Differences in client interest rates in the Czech Republic and the euroarea
In the Czech Republic, the monetary policy rate cuts made during 2009 were most visible in falling rates on loans to non-financial corporations, while rates on housing loans were flat and rates on consumer credit rose modestly (see Charts 1 and 2).
Financial market reference rates diverged;1 money market rates declined while the ten-year government bond yield temporarily rose. In the euro area, by contrast, interest rates have been falling for all types of loans since the end of 2008 in line with the fall in the ECB’s key interest rate, money market rates (partly due to unconventional monetary policy) and the ten-year government bond yield (see Charts 3 and 4).
This Box looks at the divergent trends in certain client interest rates in the Czech Republic and the euro area and the factors underlying this divergence. The analysis is based on decomposition of the average client interest rate on new loans in the Czech Republic and in the euro area into the contributions of the difference in monetary policy rates, the difference in the range of market and monetary policy interest rates and the difference in the range of client rates and relevant financial market rates expressing the risk premium of the particular segment of the credit market in the particular phase of the business cycle.
The difference in the average client rate on new loans in the Czech Republic and the euro area has increased since the end of 2008. This reflects a slightly smaller decline in the domestic monetary policy rate and money market interest rates (the 3M PRIBOR versus the 3M EURIBOR) in the Czech Republic than in the euro area. The difference in the credit market risk premia is relatively stable on average in the Czech Republic at around 1 percentage point and is at the pre-crisis level. An increase in the difference in client interest rates between the Czech Republic and the euro area was recorded in all segments of the credit market. As regards new loans to non-financial corporations, the increase in the difference in rates was influenced by the aforementioned smaller decline in the monetary policy and short-term market interest rate in the Czech Republic than in the euro area, while the difference in the risk premium for these loans narrowed.
The increase in the difference in interest rates on new loans to households was due to a rise in the ten-year yield on the Czech government bond as against a broadly flat yield in the euro area amid a smaller decline in the monetary policy rate in the Czech Republic than in the euro area. The difference in the risk premium for housing loans also increased. A larger increase in the risk premium for domestic loans was recorded for short-term rates on housing loans, i.e. rates with fixations of up to one year. The risk premium for consumer credit is traditionally high in the Czech Republic compared to the euro area and this difference remained broadly unchanged in the period under review.
As regards interest rates on deposits, the most pronounced transmission to rates in the Czech Republic was recorded for corporate deposits. However, interest rates on household deposits also decreased in 2009. As in the case of loan rates, rates on deposits declined more strongly in the euro area than in the Czech Republic. Here too, though, this primarily reflected a larger decline in monetary policy and market rates.
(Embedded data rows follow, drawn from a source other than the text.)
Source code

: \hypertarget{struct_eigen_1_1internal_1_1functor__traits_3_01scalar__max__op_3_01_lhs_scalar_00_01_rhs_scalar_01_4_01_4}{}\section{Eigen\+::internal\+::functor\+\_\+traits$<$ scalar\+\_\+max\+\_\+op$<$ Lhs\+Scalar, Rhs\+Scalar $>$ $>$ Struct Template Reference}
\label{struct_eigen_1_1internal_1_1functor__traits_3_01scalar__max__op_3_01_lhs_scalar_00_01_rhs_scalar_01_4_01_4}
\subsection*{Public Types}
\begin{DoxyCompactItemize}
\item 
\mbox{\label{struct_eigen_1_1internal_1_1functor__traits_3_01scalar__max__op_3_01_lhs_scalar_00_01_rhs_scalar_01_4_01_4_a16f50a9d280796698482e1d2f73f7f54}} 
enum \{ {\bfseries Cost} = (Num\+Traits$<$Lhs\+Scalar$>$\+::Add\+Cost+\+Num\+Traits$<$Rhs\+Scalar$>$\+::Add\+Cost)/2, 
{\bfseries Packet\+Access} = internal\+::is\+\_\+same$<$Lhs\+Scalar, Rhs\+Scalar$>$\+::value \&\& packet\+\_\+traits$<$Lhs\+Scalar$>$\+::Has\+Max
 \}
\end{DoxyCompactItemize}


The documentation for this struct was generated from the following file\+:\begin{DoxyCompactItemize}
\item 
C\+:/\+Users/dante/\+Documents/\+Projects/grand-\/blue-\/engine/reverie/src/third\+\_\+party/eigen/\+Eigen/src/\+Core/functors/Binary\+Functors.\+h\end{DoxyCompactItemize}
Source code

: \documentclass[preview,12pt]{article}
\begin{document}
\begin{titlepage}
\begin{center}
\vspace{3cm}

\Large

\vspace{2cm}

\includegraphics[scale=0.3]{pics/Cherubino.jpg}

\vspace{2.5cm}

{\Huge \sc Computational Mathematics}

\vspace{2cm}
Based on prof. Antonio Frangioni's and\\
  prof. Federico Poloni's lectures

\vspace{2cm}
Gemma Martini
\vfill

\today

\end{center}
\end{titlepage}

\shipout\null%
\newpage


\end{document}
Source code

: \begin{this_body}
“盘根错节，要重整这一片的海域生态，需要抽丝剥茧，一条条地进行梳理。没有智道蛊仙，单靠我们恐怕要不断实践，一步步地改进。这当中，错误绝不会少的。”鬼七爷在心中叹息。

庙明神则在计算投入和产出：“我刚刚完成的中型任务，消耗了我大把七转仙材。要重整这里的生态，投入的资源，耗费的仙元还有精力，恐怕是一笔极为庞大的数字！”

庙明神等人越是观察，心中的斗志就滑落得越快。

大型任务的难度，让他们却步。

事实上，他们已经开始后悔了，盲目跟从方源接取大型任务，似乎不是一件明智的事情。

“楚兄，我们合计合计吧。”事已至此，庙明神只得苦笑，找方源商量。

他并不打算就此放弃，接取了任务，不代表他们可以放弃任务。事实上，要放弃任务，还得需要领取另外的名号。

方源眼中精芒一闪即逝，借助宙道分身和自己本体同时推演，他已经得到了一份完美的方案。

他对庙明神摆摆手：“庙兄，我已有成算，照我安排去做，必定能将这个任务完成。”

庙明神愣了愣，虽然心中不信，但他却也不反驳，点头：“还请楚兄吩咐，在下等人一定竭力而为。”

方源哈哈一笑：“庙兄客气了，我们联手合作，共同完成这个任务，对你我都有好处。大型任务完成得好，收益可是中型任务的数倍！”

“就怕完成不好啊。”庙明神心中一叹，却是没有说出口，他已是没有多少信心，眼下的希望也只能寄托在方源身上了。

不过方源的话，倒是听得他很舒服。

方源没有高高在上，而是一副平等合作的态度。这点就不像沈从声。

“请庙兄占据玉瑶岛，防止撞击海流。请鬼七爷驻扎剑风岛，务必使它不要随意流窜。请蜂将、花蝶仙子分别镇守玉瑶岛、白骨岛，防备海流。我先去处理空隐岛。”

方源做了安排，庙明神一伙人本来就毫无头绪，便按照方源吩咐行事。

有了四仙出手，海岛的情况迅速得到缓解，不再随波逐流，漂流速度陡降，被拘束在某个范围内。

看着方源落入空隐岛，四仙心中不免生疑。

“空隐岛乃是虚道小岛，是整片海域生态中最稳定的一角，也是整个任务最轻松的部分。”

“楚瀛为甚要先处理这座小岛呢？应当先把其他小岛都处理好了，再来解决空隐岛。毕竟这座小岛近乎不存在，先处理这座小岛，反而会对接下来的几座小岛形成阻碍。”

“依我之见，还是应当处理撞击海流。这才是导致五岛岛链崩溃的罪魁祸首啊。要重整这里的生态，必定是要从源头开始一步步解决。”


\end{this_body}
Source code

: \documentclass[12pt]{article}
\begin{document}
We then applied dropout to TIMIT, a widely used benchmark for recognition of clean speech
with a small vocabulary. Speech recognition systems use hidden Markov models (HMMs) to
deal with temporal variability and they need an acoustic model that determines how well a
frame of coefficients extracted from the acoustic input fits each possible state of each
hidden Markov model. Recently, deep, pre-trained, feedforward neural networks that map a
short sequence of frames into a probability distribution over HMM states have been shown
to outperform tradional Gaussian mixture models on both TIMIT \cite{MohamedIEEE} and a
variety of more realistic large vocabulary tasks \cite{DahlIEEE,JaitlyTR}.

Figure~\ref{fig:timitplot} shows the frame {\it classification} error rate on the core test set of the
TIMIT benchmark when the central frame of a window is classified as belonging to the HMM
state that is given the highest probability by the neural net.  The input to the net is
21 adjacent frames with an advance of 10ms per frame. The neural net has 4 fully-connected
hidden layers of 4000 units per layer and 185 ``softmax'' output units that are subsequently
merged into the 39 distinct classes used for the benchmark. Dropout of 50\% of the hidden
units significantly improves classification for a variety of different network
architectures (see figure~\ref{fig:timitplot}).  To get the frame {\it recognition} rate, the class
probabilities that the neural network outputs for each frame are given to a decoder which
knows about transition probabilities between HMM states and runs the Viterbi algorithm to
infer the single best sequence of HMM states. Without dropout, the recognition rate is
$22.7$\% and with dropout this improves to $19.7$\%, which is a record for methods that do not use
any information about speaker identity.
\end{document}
Deposit rates, however, are now more significantly below market rates in the Czech Republic than in the euro area.
All this shows that monetary transmission in the Czech economy experienced some disturbances during the global financial and economic crisis. Overall, however, the monetary policy transmission mechanism remains functional. The risk premia for rates on loans increased, although no more so than in the euro area, with the exception of shorter fixation periods for housing loans. The smaller decline in client interest rates thus reflects a less significant reduction of monetary policy rates, divergence in rates on the interbank market (mainly because of the ECB’s use of unconventional instruments) and an increase in tenyear government bond yields in the Czech Republic.
1 For the transmission mechanism to work effectively, it is vital that changes in key CNB interest rates, transmitted by the financial market, influence client rates. According to the CNB’s analyses (Box 1 Transmission of financial market interest rates to client interest rates, Inflation Report II/2009), in the Czech Republic the 1M PRIBOR and FRA 3*6 rates are most important for short fixations of rates on loans to corporations, while the 3M and 1Y PRIBOR are most important for long fixations of rates on corporate loans. The 1M PRIBOR and the ten-year government bond yield are most important for rates on housing loans.